= Concerto for Two Flutes and Orchestra =

Composition by Steven Stucky

The Concerto for Two Flutes and Orchestra is a composition for two flutes and orchestra by the American composer Steven Stucky. The work was commissioned by the Los Angeles Philharmonic, for which Stucky was formerly composer-in-residence and then New Music Adviser. The piece was composed from October through December 1994 and was given its world premiere in Los Angeles by the Los Angeles Philharmonic under the conductor Esa-Pekka Salonen on February 23, 1995.

==Composition==
===Structure===
The concerto has a duration of roughly 20 minutes and is composed in three movements:

===Background===
Stucky composed the concerto to feature the Los Angeles Philharmonic's principal flutists Janet Ferguson and Anne Diener Giles. In the score program notes, he wrote, "I was attracted not only by their superb artistry, but also by the appealing sonic possibilities of two flutes; most of the time in this concerto the soloists play together, forming a kind of super-flute that affords richer textural and expressive resources than any single instrument."

The first movement is an elegy for Stucky's friend and fellow composer Witold Lutosławski, who died a few months prior to the work's composition.
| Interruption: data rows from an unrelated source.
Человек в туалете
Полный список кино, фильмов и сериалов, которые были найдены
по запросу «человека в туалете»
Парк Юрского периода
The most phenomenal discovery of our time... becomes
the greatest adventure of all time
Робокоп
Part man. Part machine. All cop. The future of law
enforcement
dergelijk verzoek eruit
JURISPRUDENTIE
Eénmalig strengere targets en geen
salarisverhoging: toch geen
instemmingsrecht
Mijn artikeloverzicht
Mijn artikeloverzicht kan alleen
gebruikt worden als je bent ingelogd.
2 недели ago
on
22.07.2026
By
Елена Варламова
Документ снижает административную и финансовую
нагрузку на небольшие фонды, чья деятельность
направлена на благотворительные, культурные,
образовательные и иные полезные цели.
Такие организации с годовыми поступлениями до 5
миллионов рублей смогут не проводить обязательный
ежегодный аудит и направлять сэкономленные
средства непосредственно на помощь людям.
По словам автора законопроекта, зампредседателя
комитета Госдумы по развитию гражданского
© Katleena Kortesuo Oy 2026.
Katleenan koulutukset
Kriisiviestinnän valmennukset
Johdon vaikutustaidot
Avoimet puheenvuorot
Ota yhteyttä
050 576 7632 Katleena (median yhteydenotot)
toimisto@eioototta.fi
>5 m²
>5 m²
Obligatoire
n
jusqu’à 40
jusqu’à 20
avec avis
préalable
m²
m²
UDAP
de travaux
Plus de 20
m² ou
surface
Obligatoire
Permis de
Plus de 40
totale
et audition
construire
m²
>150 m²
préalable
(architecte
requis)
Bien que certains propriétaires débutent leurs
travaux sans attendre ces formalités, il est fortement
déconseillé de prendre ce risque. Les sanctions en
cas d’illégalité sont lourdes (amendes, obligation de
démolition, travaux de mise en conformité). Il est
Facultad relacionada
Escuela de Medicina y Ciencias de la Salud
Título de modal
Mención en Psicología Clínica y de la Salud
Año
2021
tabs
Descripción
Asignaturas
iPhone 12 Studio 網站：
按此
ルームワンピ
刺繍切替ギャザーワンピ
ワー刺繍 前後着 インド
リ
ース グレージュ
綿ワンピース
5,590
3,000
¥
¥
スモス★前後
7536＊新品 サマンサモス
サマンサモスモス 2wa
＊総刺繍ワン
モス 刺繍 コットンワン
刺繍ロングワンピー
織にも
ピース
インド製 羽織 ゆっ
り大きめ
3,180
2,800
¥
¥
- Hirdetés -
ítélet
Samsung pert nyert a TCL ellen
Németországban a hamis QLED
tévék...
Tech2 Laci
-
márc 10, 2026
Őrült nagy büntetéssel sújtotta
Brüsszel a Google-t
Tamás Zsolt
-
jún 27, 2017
Stucky described his intent, remarking, "the first movement is not so much an expression of grief as it is an homage to the beauty and greatness of spirit Lutoslawski's music embodies, and an attempt to honor him on his own terms by concentrating on the harmonic and melodic aspects of music that he held dear."

Conversely, Stucky described the second movement as "a scherzo in near-perpetual motion, whose materials (including lots of major and minor triads) are playful and sometimes quirky."

The final movement features two parallel musical lines: one emanating from the two soloists and the other coming from the orchestra. The composer further described the movement, writing:
The strings and horns play the "hymn": slow, serious, sustained, lyrical music that climbs during the course of the movement out of the depths of the double basses into the treble regions. At the same time, though, the solo flutes play another music entirely, a fast, capricious "descant" seemingly at odds with its sober surroundings. As the movement goes on, the soloists win more and more of the orchestra over to their livelier music, until by the end the hymn has disappeared entirely, absorbed into the joyful clamor of the descant.

He concluded, "Why 'Hymn'? Partly because the technical structure of the music has something in common with certain medieval church music, but mostly because it expresses hope and praise—inspired in my case not by religious feelings, but by the pleasure of spending my life making music and the privilege of collaborating with great musicians."

===Instrumentation===
The work is scored for two flutes and an orchestra consisting of two oboes (2nd doubling cor anglais), two clarinets (1st doubling E-flat clarinet; 2nd doubling bass clarinet), two bassoons, two horns, two trumpets, trombone, timpani, two or three percussionists, piano (doubling celesta), harp, and strings.

==Reception==
Reviewing the world premiere, Timothy Mangan of the Los Angeles Times described the concerto as "an 18-minute work remarkable for elegant writing and a serious but altogether entertaining manner." He continued:
There is something appealingly immediate about those two flutes out front, plaintively echoing each other in the first movement, "Elegy" (for Lutoslawski); chasing each other around and flirting with the orchestra in the second movement, "Games," and splashing bright spots of color onto the somber, slow-moving canvas of the theme in "Hymn." The orchestra part is colorful--lots of washes and cascades--perhaps nothing startlingly new, but strongly outlined, purposeful.